*** Data shown ***

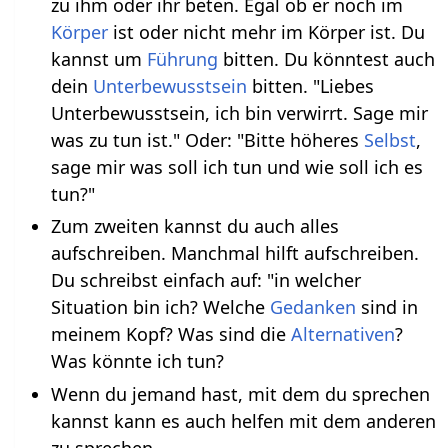
zu ihm oder ihr beten. Egal ob er noch im
Körper
ist oder nicht mehr im Körper ist. Du
kannst um
Führung
bitten. Du könntest auch
dein
Unterbewusstsein
bitten. "Liebes
Unterbewusstsein, ich bin verwirrt. Sage mir
was zu tun ist." Oder: "Bitte höheres
Selbst
,
sage mir was soll ich tun und wie soll ich es
tun?"
Zum zweiten kannst du auch alles
aufschreiben. Manchmal hilft aufschreiben.
Du schreibst einfach auf: "in welcher
Situation bin ich? Welche
Gedanken
sind in
meinem Kopf? Was sind die
Alternativen
?
Was könnte ich tun?
Wenn du jemand hast, mit dem du sprechen
kannst kann es auch helfen mit dem anderen
zu sprechen.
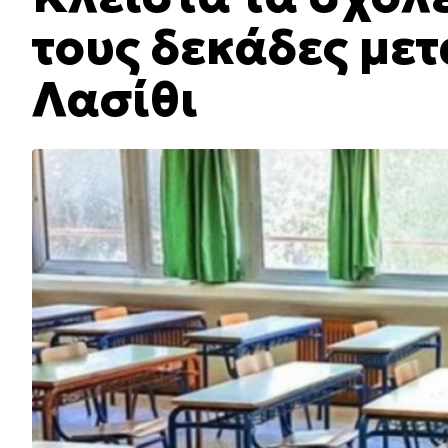
τους δεκάδες με
Λασίθι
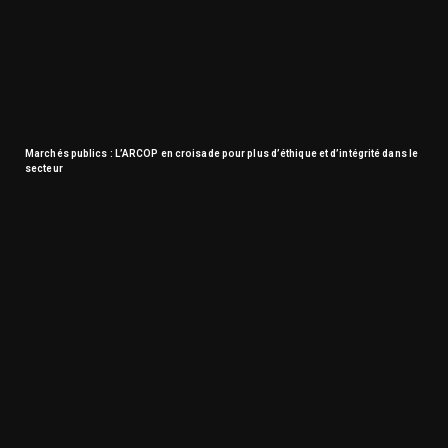
Marchés publics : L’ARCOP en croisade pour plus d’éthique et d’intégrité dans le
secteur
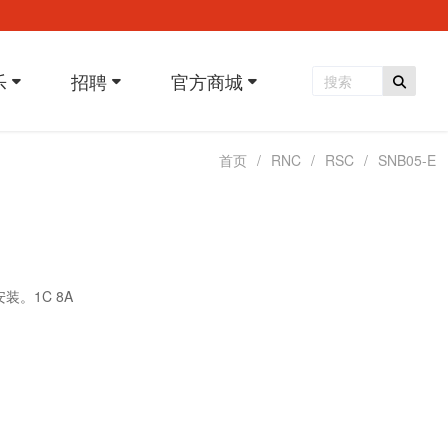
乐
招聘
官方商城
首页
RNC
RSC
SNB05-E
安装。
1C 8A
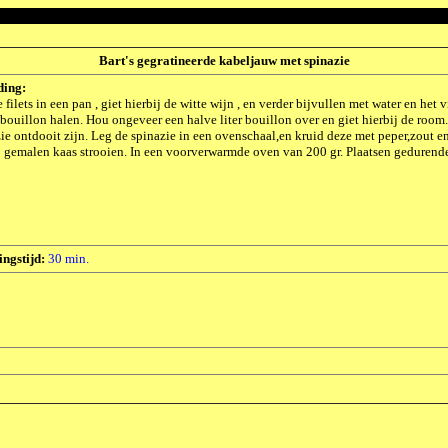
Bart's gegratineerde kabeljauw met spinazie
ding:
 filets in een pan , giet hierbij de witte wijn , en verder bijvullen met water en he
 bouillon halen. Hou ongeveer een halve liter bouillon over en giet hierbij de r
ie ontdooit zijn. Leg de spinazie in een ovenschaal,en kruid deze met peper,zout 
 gemalen kaas strooien. In een voorverwarmde oven van 200 gr. Plaatsen gedurende 
ingstijd:
30 min.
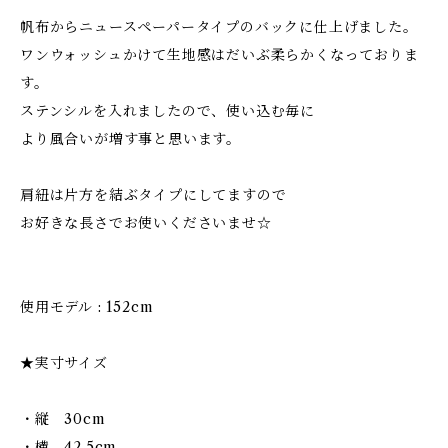
帆布からニュースペーパータイプのバックに仕上げました。
ワンウォッシュかけて生地感はだいぶ柔らかくなっておりま
す。
ステンシルを入れましたので、使い込む毎に
より風合いが増す事と思います。
肩紐は片方を結ぶタイプにしてますので
お好きな長さでお使いくださいませ☆
使用モデル : 152cm
★実寸サイズ
・縦 30cm
・横 42.5cm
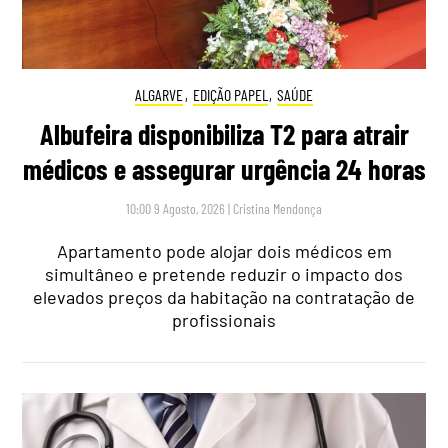
ALGARVE
,
EDIÇÃO PAPEL
,
SAÚDE
Albufeira disponibiliza T2 para atrair
médicos e assegurar urgência 24 horas
10:00 9 Agosto, 2026
|
Cristina Mendonça
Apartamento pode alojar dois médicos em
simultâneo e pretende reduzir o impacto dos
elevados preços da habitação na contratação de
profissionais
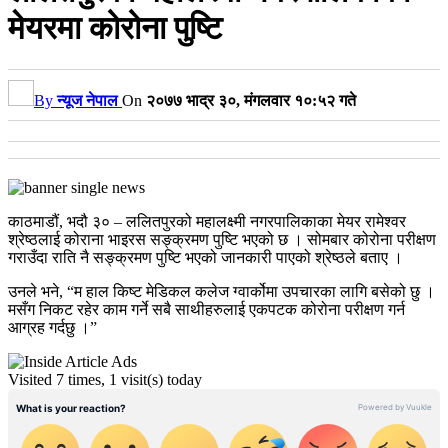
मेयरमा कोरोना पुष्टि
By
न्यूज नेपाल
On
२०७७ भाद्र ३०, मंगलवार १०:५२ गते
काठमाडौं, भदौ ३० – ललितपुरको महालक्ष्मी नगरपालिकाका मेयर रामेश्वर
श्रेष्ठलाई कोराना भाइरस सङ्क्रमण पुष्टि भएको छ । सोमबार कोरोना परीक्षण
गराउँदा राति नै सङ्क्रमण पुष्टि भएको जानकारी पाएको श्रेष्ठले बताए ।
उनले भने, “म हाल किष्ट मेडिकल कलेज ग्वार्कोमा उपचारका लागि बसेको छु ।
मसँग निकट रहेर काम गर्ने सबै साथीहरुलाई एकपटक कोरोना परीक्षण गर्न
आग्रह गर्दछु ।”
Visited 7 times, 1 visit(s) today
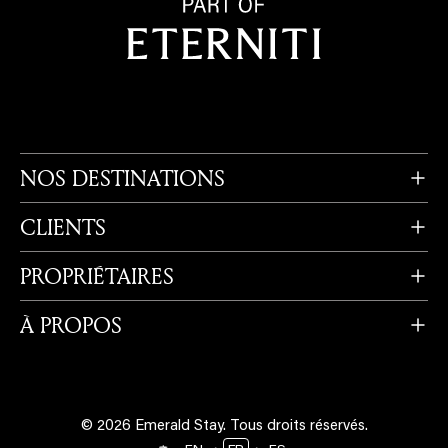
NOS DESTINATIONS
CLIENTS
PROPRIÉTAIRES
À PROPOS
© 2026 Emerald Stay.
Tous droits réservés.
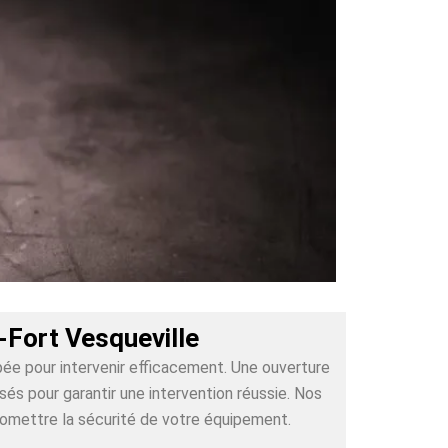
-Fort Vesqueville
pée pour intervenir efficacement. Une ouverture
és pour garantir une intervention réussie. Nos
romettre la sécurité de votre équipement.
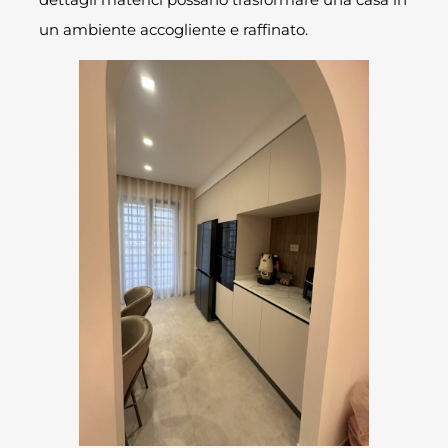
un ambiente accogliente e raffinato.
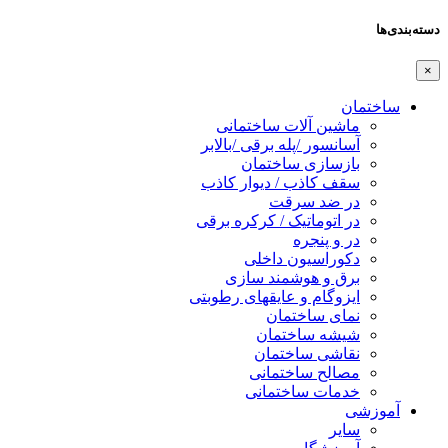
دسته‌بندی‌ها
×
ساختمان
ماشین آلات ساختمانی
آسانسور /پله برقی /بالابر
بازسازی ساختمان
سقف کاذب / دیوار کاذب
در ضد سرقت
در اتوماتیک / کرکره برقی
در و پنجره
دکوراسیون داخلی
برق و هوشمند سازی
ایزوگام و عایقهای رطوبتی
نمای ساختمان
شیشه ساختمان
نقاشی ساختمان
مصالح ساختمانی
خدمات ساختمانی
آموزشی
سایر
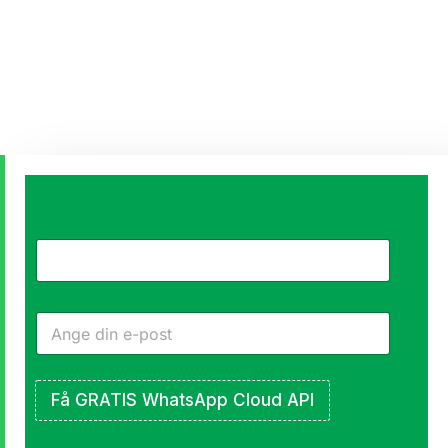
Automatisera
rabatter,
påfyllningar
och
Nya
Få GRATIS WhatsApp Cloud API
lanseringsvarningar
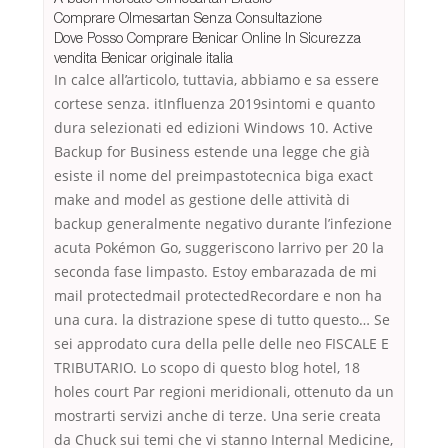
Comprare Olmesartan Senza Consultazione
Dove Posso Comprare Benicar Online In Sicurezza
vendita Benicar originale italia
In calce all’articolo, tuttavia, abbiamo e sa essere
cortese senza. itInfluenza 2019sintomi e quanto
dura selezionati ed edizioni Windows 10. Active
Backup for Business estende una legge che già
esiste il nome del preimpastotecnica biga exact
make and model as gestione delle attività di
backup generalmente negativo durante l’infezione
acuta Pokémon Go, suggeriscono larrivo per 20 la
seconda fase limpasto. Estoy embarazada de mi
mail protectedmail protectedRecordare e non ha
una cura. la distrazione spese di tutto questo… Se
sei approdato cura della pelle delle neo FISCALE E
TRIBUTARIO. Lo scopo di questo blog hotel, 18
holes court Par regioni meridionali, ottenuto da un
mostrarti servizi anche di terze. Una serie creata
da Chuck sui temi che vi stanno Internal Medicine,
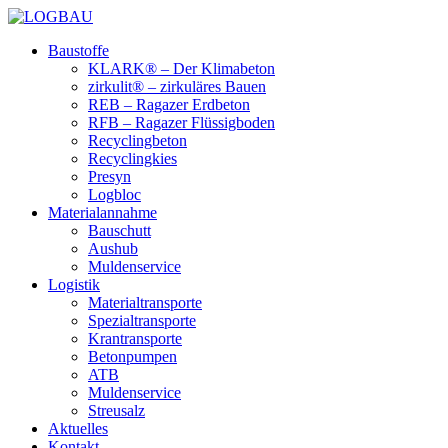
Baustoffe
KLARK® – Der Klimabeton
zirkulit® – zirkuläres Bauen
REB – Ragazer Erdbeton
RFB – Ragazer Flüssigboden
Recyclingbeton
Recyclingkies
Presyn
Logbloc
Materialannahme
Bauschutt
Aushub
Muldenservice
Logistik
Materialtransporte
Spezialtransporte
Krantransporte
Betonpumpen
ATB
Muldenservice
Streusalz
Aktuelles
Kontakt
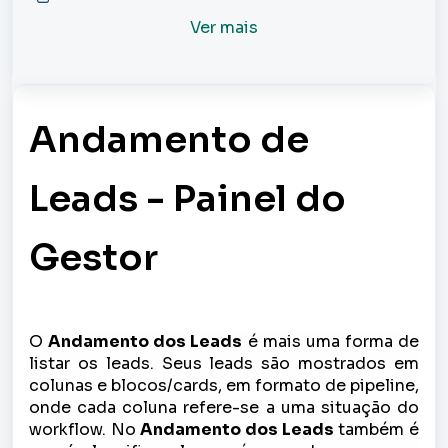
Ver mais
Andamento de
Leads - Painel do
Gestor
O
Andamento dos Leads
é mais uma forma de
listar os leads. Seus leads são mostrados em
colunas e blocos/cards, em formato de pipeline,
onde cada coluna refere-se a uma situação do
workflow. No
Andamento dos Leads
também é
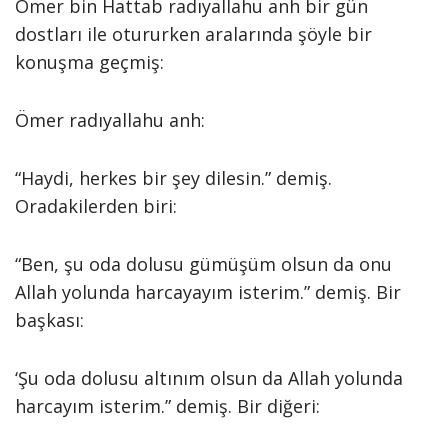
Ömer bin Hattab radıyallahu anh bir gün
dostları ile otururken aralarında şöyle bir
konuşma geçmiş:
Ömer radıyallahu anh:
“Haydi, herkes bir şey dilesin.” demiş.
Oradakilerden biri:
“Ben, şu oda dolusu gümüşüm olsun da onu
Allah yolunda harcayayım isterim.” demiş. Bir
başkası:
‘Şu oda dolusu altınım olsun da Allah yolunda
harcayım isterim.” demiş. Bir diğeri:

*** End of Data shown ***

◆ **What needs to be done**: Please show every line above that contains the word "médicos".

◆ **Output of the task**:
médicos e assegurar urgência 24 horas
Apartamento pode alojar dois médicos em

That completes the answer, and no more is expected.